Very few people even knew we were pregnant. This was part of the plan, in case “something happened,” a phrase we bandied about, not really internalizing what that meant. Because when something did happen, the secret baby became a lonely heartbreak.
To say that I was sad doesn’t really do it justice, but the word “grieve” seems melodramatic on paper. Especially for something that my doctor called “really common.” I was beyond frustrated that the baby I already loved (and, let’s be honest – named) would never snuggle between my chin and chest. I felt guilty that we were even trying so hard for a second kid, knowing what a treasure of a waffle-covered baby we already had. To top it all off, I felt guilt over the amount of guilt I felt. And the smallest – just the tiniest – corner of my mind accused and berated me over my love of coffee.
The combo of abdominal pain and hormone surges kept me on the brink of tears for longer than I’d like to admit. Nora, surprisingly empathetic, would sit on my lap, patting my face and smooshing baby dolls to my lips. I was in a strange limbo for a week or so and hated feeling like a terrible mother to the kiddo I did have.

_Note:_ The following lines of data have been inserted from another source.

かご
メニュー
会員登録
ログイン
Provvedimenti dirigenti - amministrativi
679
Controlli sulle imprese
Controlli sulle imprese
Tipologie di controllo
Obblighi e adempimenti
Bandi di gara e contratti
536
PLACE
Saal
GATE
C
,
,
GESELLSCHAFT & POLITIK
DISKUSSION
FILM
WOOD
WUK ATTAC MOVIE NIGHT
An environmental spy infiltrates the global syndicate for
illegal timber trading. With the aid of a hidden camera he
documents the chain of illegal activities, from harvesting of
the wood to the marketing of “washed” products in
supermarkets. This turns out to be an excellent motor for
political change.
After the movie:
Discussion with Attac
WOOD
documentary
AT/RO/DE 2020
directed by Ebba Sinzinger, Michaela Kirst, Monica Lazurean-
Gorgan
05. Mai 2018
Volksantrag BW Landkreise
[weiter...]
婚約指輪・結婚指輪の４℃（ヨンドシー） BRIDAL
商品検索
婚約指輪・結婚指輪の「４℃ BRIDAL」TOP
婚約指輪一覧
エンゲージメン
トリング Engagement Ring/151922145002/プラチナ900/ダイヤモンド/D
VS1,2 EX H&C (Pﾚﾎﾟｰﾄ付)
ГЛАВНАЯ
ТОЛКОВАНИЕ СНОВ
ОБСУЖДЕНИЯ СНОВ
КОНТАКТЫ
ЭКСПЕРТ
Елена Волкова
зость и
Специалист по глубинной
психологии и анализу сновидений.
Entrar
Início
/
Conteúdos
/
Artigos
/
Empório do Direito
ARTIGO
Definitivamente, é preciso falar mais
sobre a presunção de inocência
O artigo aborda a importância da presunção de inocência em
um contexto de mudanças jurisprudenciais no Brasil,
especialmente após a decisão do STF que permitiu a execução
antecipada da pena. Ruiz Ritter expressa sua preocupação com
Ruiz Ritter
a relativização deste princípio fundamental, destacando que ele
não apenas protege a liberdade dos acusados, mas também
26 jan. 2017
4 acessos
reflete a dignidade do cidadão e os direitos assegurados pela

So I started talking to close family and friends. Overwhelmingly, people spoke to me in platitudes. Even though I knew it was For The Best, Not My Fault, Good That It Happened Early On, and At Least I Had One [Sweet] Baby, I got a little tired of the glossy words. I didn’t really blame people – even when writing about it, I found it hard not to be either maudlin or glib. It’s neither the end of the world nor a silly anecdote.
Psychologically, it’s like having a Faberge egg crumble in your hands. Even though you were carefulcarefulcareful… you still had something priceless disintegrate on your watch.
Emotionally, it’s like going to bed on Christmas Eve and waking up to find out that Christmas has been cancelled. But it wasn’t your fault. (Meanwhile, the fifteen year-old up the street is blasé about her second Hanukkah celebration in two years.)
Physically, it’s like getting a clean bill of health at the doctor’s office – and then having them thwack you with a sofa on your way out the door. In the face, midsection, and underneath your fingernails.
Literally- it’s a junky way to start a January.
But I haven’t lost hope that we’ll have a baby again – far from it. The other night I felt my cheek and brushed an eyelash onto my finger. It was soft, white, and pretty unusual. And I believe in stuff like that. So I made a wish. Couldn’t hurt.